Some socialist authors even argue that the postulates of the Zapatistas are contradictory especially in terms of not seeking power, hence their “postmodern revolution” should not be considered as a real one (Gonzales, 2000). However, I have little doubt that in any classical interpretation, there might be an argument against the revolution-ness of Zapatistas. If one carefully takes a look of certain aspects of the development of the events, a diagnosis of revolution in Chiapas can be clearly established.

Speaking in the framework of revolutions, the chain of events taking place in Chiapas as to what I refer to as Zapatista revolution, as be seen further, was deeply rooted in a social disequilibrium caused by socioeconomic changes. The guerilla and civilian forces were mobilized in what can be said a phase of preparation. The act of contestation can be accurately pointed out – it was the Uprising on the New Years Eve 1994. The marginalization of the Mexican governmental institutions and the establishment of de facto autonomies (Stavenhagen, 2002) under native indigenous self-government followed, being the phase of dissolution of traditional power. Still, it is a non-recognized autonomy (Cal y Mayor, 2003) that is excercised in Chiapas, and that is why some may have not be convinced in the revolution-ness of the Zapatistas.

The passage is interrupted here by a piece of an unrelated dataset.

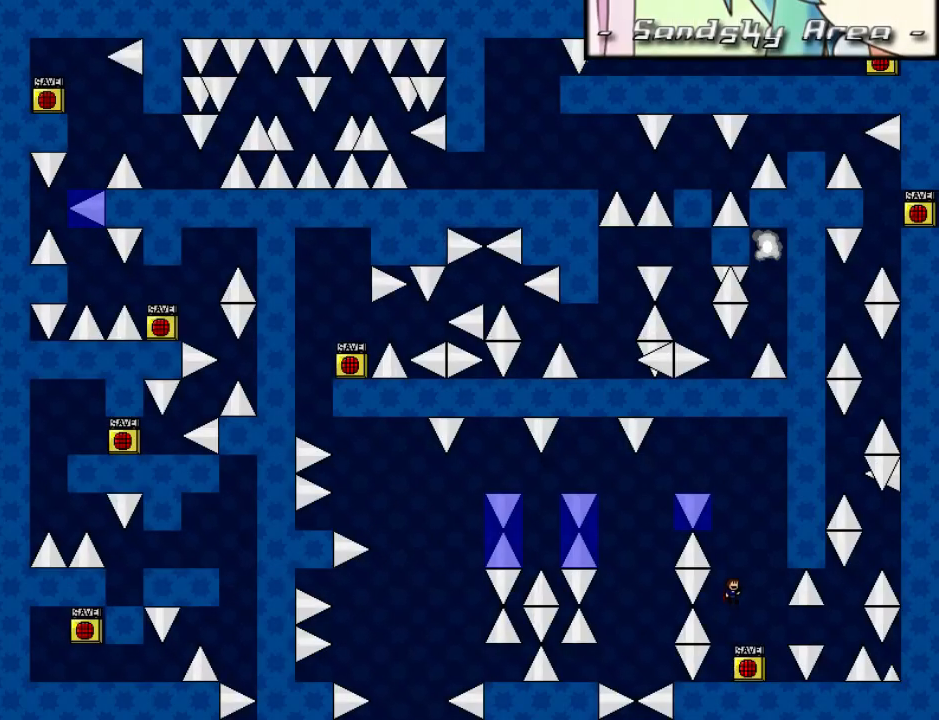
{"keys": ["left", "shift_l"], "events": [[160, "left", "down"], [220, "shift_l", "up"], [280, "left", "up"], [280, "right", "down"], [280, "shift_l", "down"], [340, "right", "up"], [420, "left", "down"]]}
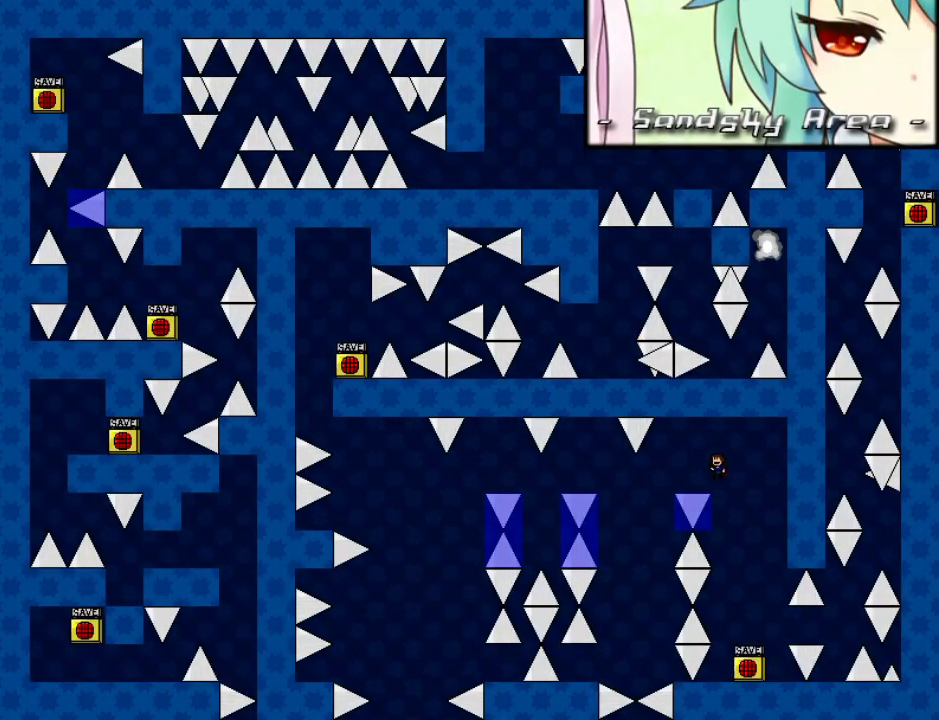
{"keys": [], "events": [[480, "shift_l", "up"], [500, "left", "up"]]}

Nonetheless, by applying the definition of Charles Tilly (1978), one has no dillemas in concluding that what occured in Chiapas is at least a clear example of “revolutionary situtation” , since there was multiplication of polities, seen in the competitive claims of sovereignty over a particular territory. There was no ultimate “taking over” the state apparatus however, simply because Zapatistas do not see the State institutions as a favorable form of political organization. What was the case in Chiapas was the effective practice of self-government in the Zapatista autonomies, and the eager government of Chiapas and the federal government of Mexico vainly trying to reclaim their power over the conditionally said, lost territories. For Tilly (1978), the provisional reference point here is the displacement of power. It might seem hard to internalize, but in fact, in Chiapas there is a total displacement of power even without taking over the governmental power.

This sounds more puzzling than it really is, and will be gradually elaborated through the paper; the complex balance of power in Chiapas has much to do with the reading of power by Zapatistas. It irresistibly corresponds with the poststructural idea of power as multi-dimensional and inherent to society. Hence the atomization and redistribution of power to different entities in the civil society (some authors say “civil society revolution” (Esteva, 2003) ) which are not the State in Chiapas. The new subjects of power manifest differently and diversely by playing different roles of the State. For instance, Zapatista committees take care about the security, indigenous committees decide upon local matters, the Church does the charity and NGOs build the infrastructure. The State as such has been marginalized, but the power vacuum left behind it is not fulfilled by not as nearly as similar subject. Still, the fact that the State is marginalized, by itself means it persists and there is always the chance for it to come and try to regain its previous position. Speaking empirically though, a strong argument in terms of whether the revolutionary outcome in Chiapas is feasible or not, can be found in the duration of the Movement – Zapatista autonomies have been sustained for almost 15 years despite several serious attempts of the government to obstruct them, meaning the Movement has passed even the “sustainability test” for a revolution.

With this discussion, I have no intention of relativizing Tilly’s argument. His theory is built upon the modern comprehension of power and that is why it is hard to frame the Zapatista revolution in such terms. Much of the meaning of the revolution is contained in the Zapatismo political philosophy and the platform of the movement. It is a whole new political language, as it will be seen, much close to postmodern discourses. As John Holloway puts it:

“What, then, does revolution mean if it does not mean taking state power or even becoming powerful? The answer is simple: we do not know, we have to learn.”

Moving beyond modernity

On the other hand, the events in Chiapas, have been perceived as post-modern from the very beginning.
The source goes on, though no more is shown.